### Problem statement
Write out every entry, unchanged. Skip any picture.

Dataset items:
━━━━
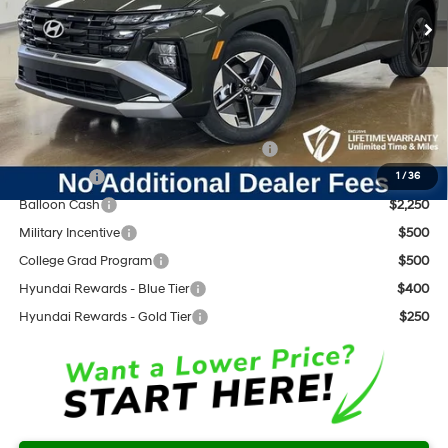
Dealer Discount:
-$893
Documentation Fee:
+$797
Internet Price:
$33,104
Add. Available Hyundai Offers:
HMF Dealer Choice Finance Bonus Cash
$3,000
Lease Cash
$2,750
1
/
36
Balloon Cash
$2,250
Military Incentive
$500
College Grad Program
$500
Hyundai Rewards - Blue Tier
$400
Hyundai Rewards - Gold Tier
$250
━━━━
### Output for this exercise
Dealer Discount:
-$893
Documentation Fee:
+$797
Internet Price:
$33,104
Add. Available Hyundai Offers:
HMF Dealer Choice Finance Bonus Cash
$3,000
Lease Cash
$2,750
1
/
36
Balloon Cash
$2,250
Military Incentive
$500
College Grad Program
$500
Hyundai Rewards - Blue Tier
$400
Hyundai Rewards - Gold Tier
$250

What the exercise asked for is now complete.